9. It was urged on behalf of the revenue that the assessee had made no application for the condonation of the delay and had not made any such prayer even in the application for registration. That is true. But neither the Income-tax Act nor the Rules expressly require a separate writtenapplication or a written prayer for condonation of delay in making an application for registration.
10. It was also submitted that the Tribunal having expressed its opinion on the main question that the firm was not a new firm and the application for registration was not the first application, and so, was not 'governed by any period of limitation, was influenced by this finding while deciding the question whether the assessee had sufficient casue for the delay in making the application, A perusal of the order of the Tribunal does not lead to that conclusion.

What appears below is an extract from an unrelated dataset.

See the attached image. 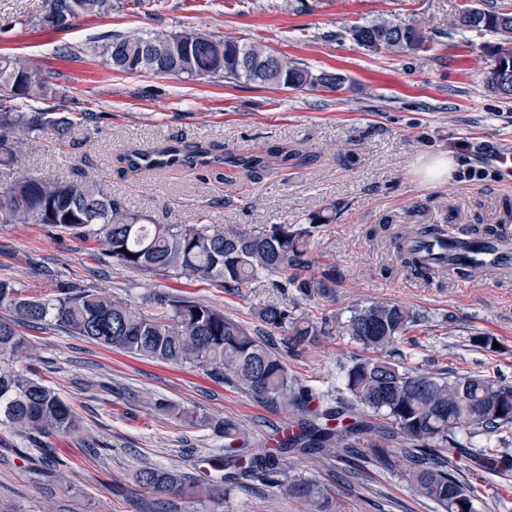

It has given its views on both the points argued before it. It is not possible to hold that the Tribunal's opinion on the matter of sufficient cause was coloured by its finding on the other question. In our opinion, the finding of fact on this question cannot be said to be vitiated by any error of law,
11. In this view, the other questions, namely, whether the firm became a new firm with effect from. 1st April, 1956, and whether the application for registration was the first application, are questions of mere academic importance, because even if these questions are decided in favour of the department and against the assesses, the result would be no different; because, even then, on the finding that the delay was liable to be condoned, the firm would be entited to registration, and the question referred to us will have to be answered against the department and in favour of the assessee. In this situation, we deem it unnecessary to discuss that point.
12. Our answer to the question referred is in the affirmative, against the department and in favour of the assessee. The assessee would be entitled to costs of this reference which is assessed at Rs. 200. The fee of the learned counsel for the department is also assessed at the same figure. We make no order as to costs of the application under Section 66(4) of the Act.